Drei Giftpfeile zum Abschied, das war's!

Berlin · Noch-Wirtschaftsminister Philipp Rösler verkündet optimistische Konjunkturzahlen. Der gescheiterte FDP-Chef verweist auf Sparerfolge der abgewählten schwarz-gelben Regierung. Und er hebt warnend den Zeigefinger: Union und SPD sollten den Aufschwung nun nicht mit teuren sozialen Wohltaten verspielen.

Berlin. Zum Abschied leise Servus? Wehmut? Nicht Philipp Rösler. Mit einem letzten professionellen, man könnte auch sagen glatten Auftritt verabschiedet sich der FDP-Chef und Vizekanzler gestern von der Öffentlichkeit. Pressekonferenz zur "Herbstprojektion der Bundesregierung" lautete das Thema.
Das ist die Wirtschaftsprognose für das nächste Jahr. Noch einmal zwei Bodyguards links und rechts vom Podium, noch einmal beflissen nickende Staatssekretäre und Abteilungsleiter an der Seite, noch einmal ein Kamerapulk vor der Nase. Noch einmal Erfolgszahlen. Rösler trägt sie mit sicherer Stimme vor, smart und selbstbewusst wie immer. Deutschlands Wirtschaft wächst nächstes Jahr um 1,7 Prozent, die Zahl der Erwerbstätigen steigt auf über 42 Millionen. "Die jetzige Bundesregierung hinterlässt wirtschaftspolitisch ein gutes Feld", sagt der 40-jährige Politiker.
Nur hinterlässt sie nicht den Wirtschaftsminister. Die FDP gehört dem Parlament nicht mehr an, Rösler nicht mehr der neuen Regierung. Bedauert er nun sein Wort von der "Anschlussverwendung", das er den arbeitslos gewordenen Schlecker-Frauen zuwarf? "Es geht hier um die Herbstprojektion der Bundesregierung", weicht er aus. Was wird aus ihm selbst? Er ist zwar ausgebildeter Facharzt, Augenheilkunde, aber das ist elf Jahre her, und er hat als solcher nicht praktiziert. Also welche Pläne hat er? "Das ist nicht Teil der Herbstprojektion der Bundesregierung", lautet erneut die Antwort. Wird er Angela Merkel raten, wenigstens symbolisch, den einen oder anderen FDP-Staatssekretär im Amt zu belassen? "Das gehört nicht zur Herbstprojektion der Bundesregierung." Die Gebetsmühle hat an diesem Tag einen Namen: Rösler. Und stets lächelt er dabei. Verlegen oder gar bedrückt wirkt er nicht. Im Gegenteil. Er redet laut, deutlich - und auf versteckte Weise aggressiv.

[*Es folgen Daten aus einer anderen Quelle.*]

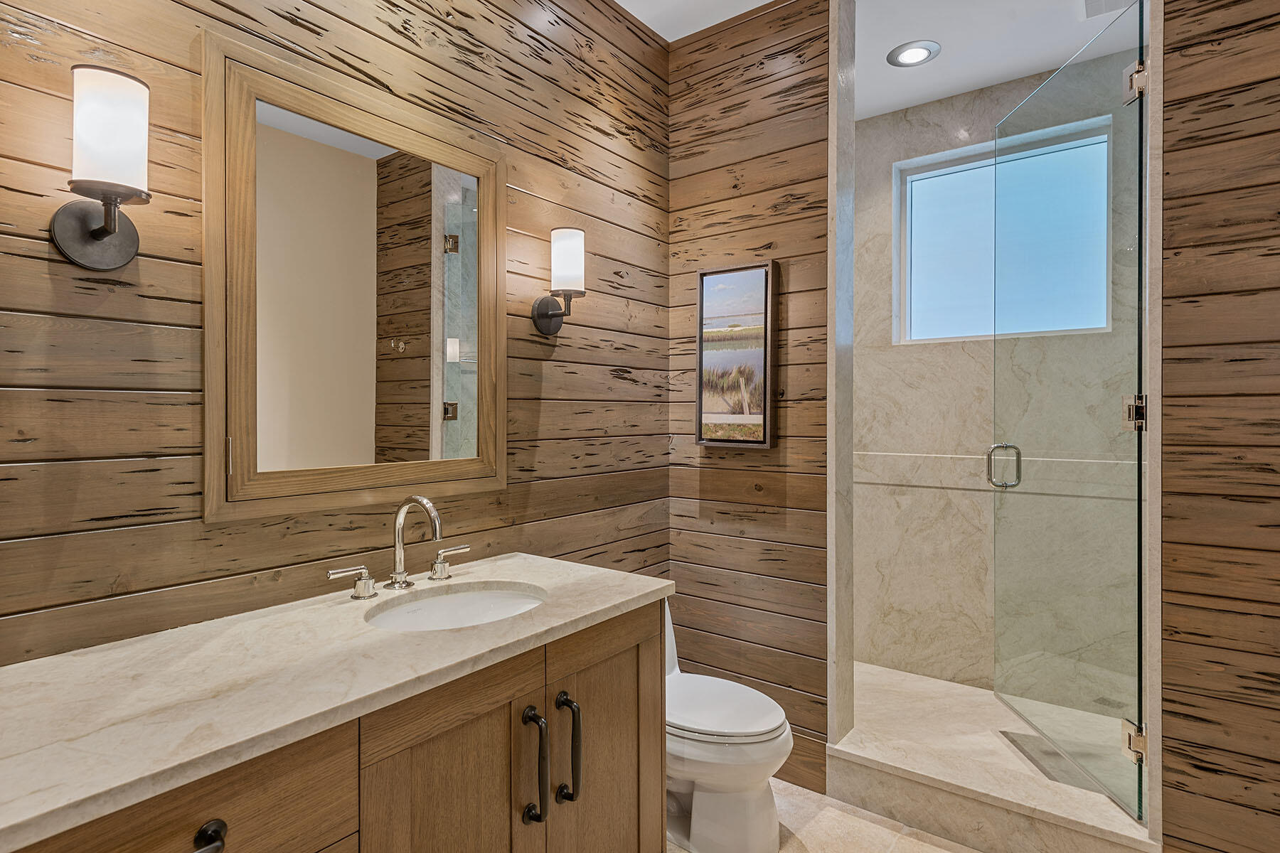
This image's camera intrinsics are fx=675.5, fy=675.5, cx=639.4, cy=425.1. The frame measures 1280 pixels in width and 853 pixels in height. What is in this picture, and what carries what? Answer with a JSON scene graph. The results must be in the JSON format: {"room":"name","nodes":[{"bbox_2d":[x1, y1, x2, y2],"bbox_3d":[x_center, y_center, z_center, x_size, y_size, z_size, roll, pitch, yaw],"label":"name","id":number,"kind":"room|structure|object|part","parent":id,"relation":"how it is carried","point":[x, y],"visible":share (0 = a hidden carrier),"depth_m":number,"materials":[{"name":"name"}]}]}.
{"room":"bathroom","nodes":[
{"label":"bathroom","id":0,"kind":"room"},
{"bbox_2d":[0,0,671,670],"bbox_3d":[-0.814,-0.100,1.468,0.105,2.761,3.254,0,0,37],"label":"left wall","id":1,"kind":"structure","parent":0,"point":[389,30],"depth_m":1.48,"materials":[{"name":"brown wood"}]},
{"bbox_2d":[46,64,151,274],"bbox_3d":[-0.904,-0.424,1.152,0.157,0.316,0.132,0,0,37],"label":"wall sconce","id":2,"kind":"object","parent":1,"relation":"attached to","point":[114,227],"visible":0.99,"depth_m":1.12,"materials":[{"name":"black metal"}]},
{"bbox_3d":[-0.908,-0.492,1.156,0.117,0.178,0.112,0,0,37],"label":"shade","id":3,"kind":"part","parent":2,"relation":"part of","materials":[{"name":"white glass"}]},
{"bbox_2d":[196,27,508,525],"bbox_3d":[-0.618,-0.286,1.637,0.032,0.966,0.771,0,0,37],"label":"mirror","id":4,"kind":"object","parent":1,"relation":"attached to","point":[209,252],"visible":0.99,"depth_m":1.55,"materials":[{"name":"brown mirror"}]},
{"bbox_2d":[531,226,586,336],"bbox_3d":[-0.232,-0.430,2.049,0.155,0.309,0.130,0,0,37],"label":"wall sconce","id":5,"kind":"object","parent":1,"relation":"attached to","point":[547,314],"visible":0.99,"depth_m":2.01,"materials":[{"name":"black metal"}]},
{"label":"shade","id":6,"kind":"part","parent":5,"relation":"part of","materials":[{"name":"white glass"}]},
{"bbox_2d":[664,0,829,801],"bbox_3d":[0.406,-0.136,2.521,0.674,2.763,0.125,0,0,37],"label":"back wall","id":7,"kind":"structure","parent":0,"point":[747,459],"depth_m":2.44,"materials":[{"name":"brown wood"}]},
{"bbox_2d":[695,261,777,446],"bbox_3d":[0.345,-0.252,2.458,0.309,0.653,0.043,0,0,37],"label":"framed picture","id":8,"kind":"object","parent":7,"relation":"attached to","point":[700,367],"visible":0.99,"depth_m":2.44,"materials":[{"name":"brown"}]},
{"bbox_2d":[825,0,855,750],"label":"trim","id":9,"kind":"structure","parent":7,"relation":"attached to","point":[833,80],"depth_m":2.26,"materials":[{"name":"stone"}]},
{"bbox_2d":[664,778,981,852],"bbox_3d":[0.201,1.303,0.925,2.629,0.094,3.608,0,0,37],"label":"floor","id":10,"kind":"structure","parent":0,"point":[823,819],"depth_m":2.09,"materials":[{"name":"beige stone"}]},
{"bbox_2d":[1,601,659,852],"bbox_3d":[-0.532,0.775,1.286,0.597,0.768,1.443,0,0,37],"label":"vanity cabinet","id":11,"kind":"object","parent":10,"relation":"on","point":[489,712],"visible":0.64,"depth_m":1.11,"materials":[{"name":"brown wood"}]},
{"bbox_2d":[0,551,676,850],"bbox_3d":[-0.559,0.406,1.285,0.573,0.034,1.412,0,0,37],"label":"countertop","id":12,"kind":"structure","parent":11,"relation":"on","point":[599,603],"depth_m":1.04,"materials":[{"name":"stone"}]},
{"bbox_2d":[329,495,473,598],"bbox_3d":[-0.517,0.267,1.563,0.157,0.223,0.383,0,0,37],"label":"faucet","id":13,"kind":"object","parent":12,"relation":"on","point":[397,530],"visible":0.99,"depth_m":1.56,"materials":[{"name":"silver metal"}]},
{"bbox_3d":[-0.629,0.339,1.472,0.059,0.065,0.079,0,0,37],"label":"handle","id":14,"kind":"part","parent":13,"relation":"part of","materials":[{"name":"silver metal"}]},
{"bbox_3d":[-0.475,0.339,1.696,0.051,0.069,0.076,0,0,37],"label":"handle","id":15,"kind":"part","parent":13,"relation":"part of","materials":[{"name":"metal"}]},
{"bbox_2d":[364,581,547,631],"bbox_3d":[-0.395,0.489,1.476,0.362,0.151,0.469,0,0,37],"label":"sink","id":16,"kind":"object","parent":12,"relation":"in","point":[432,605],"visible":0.43,"depth_m":1.63,"materials":[{"name":"white ceramic"}]},
{"bbox_2d":[663,600,794,852],"bbox_3d":[0.130,0.889,2.125,0.720,0.726,0.407,0,0,37],"label":"toilet","id":17,"kind":"object","parent":10,"relation":"on","point":[705,797],"visible":0.58,"depth_m":1.96,"materials":[{"name":"white ceramic"}]},
{"bbox_3d":[0.215,0.854,2.112,0.467,0.051,0.409,0,0,37],"label":"toilet lid","id":18,"kind":"part","parent":17,"relation":"part of","materials":[{"name":"white plastic"}]},
{"bbox_2d":[827,662,1159,852],"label":"shower floor","id":19,"kind":"object","parent":10,"relation":"on","point":[965,690],"visible":0.65,"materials":[{"name":"stone"}]},
{"bbox_2d":[998,728,1099,789],"bbox_3d":[1.435,1.153,2.344,0.310,0.005,0.277,0,0,37],"label":"shower drain","id":20,"kind":"object","parent":19,"relation":"in","point":[1003,732],"visible":0.52,"depth_m":2.33,"materials":[{"name":"silver metal"}]},
{"bbox_2d":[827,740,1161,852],"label":"shower curb","id":21,"kind":"object","parent":10,"relation":"on","point":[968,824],"visible":0.82,"depth_m":2.04,"materials":[{"name":"beige stone"}]},
{"bbox_2d":[599,0,1141,119],"bbox_3d":[0.467,-1.530,1.258,2.672,0.098,4.296,0,0,37],"label":"ceiling","id":22,"kind":"structure","parent":0,"point":[720,18],"depth_m":2.58,"materials":[{"name":"white paint"}]},
{"bbox_2d":[886,39,942,67],"bbox_3d":[1.103,-1.492,2.719,0.205,0.010,0.205,0,0,37],"label":"recessed light","id":23,"kind":"object","parent":22,"relation":"in","point":[920,50],"visible":0.99,"depth_m":2.71,"materials":[{"name":"white metal"}]},
{"bbox_2d":[1082,0,1135,18],"bbox_3d":[1.675,-1.490,2.305,0.266,0.016,0.248,0,0,37],"label":"ceiling vent","id":24,"kind":"object","parent":22,"relation":"in","point":[1098,1],"visible":0.88,"depth_m":2.40,"materials":[{"name":"white"}]},
{"bbox_2d":[850,46,1139,711],"bbox_3d":[1.623,-0.102,3.060,1.552,2.771,0.149,0,0,37],"label":"shower back wall","id":25,"kind":"structure","parent":0,"point":[902,364],"depth_m":3.13,"materials":[{"name":"stone"}]},
{"bbox_2d":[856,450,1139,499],"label":"tile trim","id":26,"kind":"object","parent":25,"relation":"attached to","point":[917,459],"visible":0.54,"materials":[{"name":"beige stone"}]},
{"bbox_2d":[893,116,1113,343],"bbox_3d":[1.607,-0.803,3.039,0.857,0.865,0.069,0,0,37],"label":"window","id":27,"kind":"structure","parent":25,"relation":"in","point":[990,332],"depth_m":3.06,"materials":[{"name":"glass"}]},
{"bbox_2d":[1156,0,1279,852],"bbox_3d":[1.754,-0.130,1.508,0.944,2.755,0.114,0,0,37],"label":"right wall","id":28,"kind":"structure","parent":0,"point":[1198,43],"depth_m":1.68,"materials":[{"name":"brown wood"}]},
{"bbox_2d":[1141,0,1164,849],"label":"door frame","id":29,"kind":"structure","parent":28,"relation":"attached to","point":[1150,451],"depth_m":1.74,"materials":[{"name":"beige stone"}]},
{"bbox_2d":[991,1,1146,823],"bbox_3d":[1.433,-0.048,2.316,0.118,2.328,0.826,0,0,1],"label":"glass shower door","id":30,"kind":"structure","parent":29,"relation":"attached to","point":[1050,85],"depth_m":2.19,"materials":[{"name":"clear glass"}]},
{"bbox_3d":[1.366,0.158,2.561,0.115,0.159,0.078,0,0,1],"label":"door handle","id":31,"kind":"part","parent":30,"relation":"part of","materials":[{"name":"silver metal"}]},
{"bbox_2d":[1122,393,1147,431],"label":"door hinge","id":32,"kind":"object","parent":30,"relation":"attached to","point":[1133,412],"visible":0.55,"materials":[{"name":"silver metal"}]},
{"bbox_2d":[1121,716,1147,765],"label":"door hinge","id":33,"kind":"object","parent":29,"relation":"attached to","point":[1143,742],"visible":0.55,"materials":[{"name":"silver metal"}]},
{"bbox_2d":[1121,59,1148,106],"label":"door hinge","id":34,"kind":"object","parent":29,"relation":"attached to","point":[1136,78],"visible":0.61,"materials":[{"name":"silver metal"}]}
]}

Drei kurze Bemerkungen zu den beginnenden Koalitionsverhandlungen wolle er noch machen, beginnt Rösler ganz harmlos, nachdem er die Zahlen abgearbeitet hat. Und zwar "aus wirtschaftspolitischer Sicht". Erstens teile er die Sorgen der deutschen Wirtschaft vor einer "Mauer um den Arbeitsmarkt" namens Mindestlohn. Der werde Jobs kosten. Zweitens habe gerade die Flexibilität am Arbeitsmarkt für Beschäftigungszuwächse gesorgt. Es dürfe keine neuen starren Regelungen geben. Und drittens sei zu befürchten, dass sich die neue Koalition von der bisherigen Politik der Haushaltskonsolidierung verabschiede. Damit breche dann ein wichtiges Standbein des wirtschaftlichen Wachstums weg. Es ist in Wirklichkeit die FDP-Sicht und es sind Giftpfeile gegen die Kanzlerin, von der er enttäuscht ist wegen ihres Umgangs mit ihm und seiner Partei, und weil sie sich jetzt so schnell der SPD annähert. Letzte Grüße eines Politikers, der, auch wenn er noch ein paar Wochen geschäftsführend amtieren wird, nicht mehr Teil irgendeiner Projektion darstellt. Nicht der Bundesregierung und auch nicht seiner eigenen Partei. Rösler wird wohl in die Wirtschaft gehen, vielleicht als Berater, vermutet man in seinem Ministerium. Für neue Führungsaufgaben bei den Liberalen ist er jedenfalls nicht mehr im Gespräch. Er beendet die Pressekonferenz nach nur 30 Minuten mit einem artigen Dankeschön an den Sitzungsleiter. Das war\'s.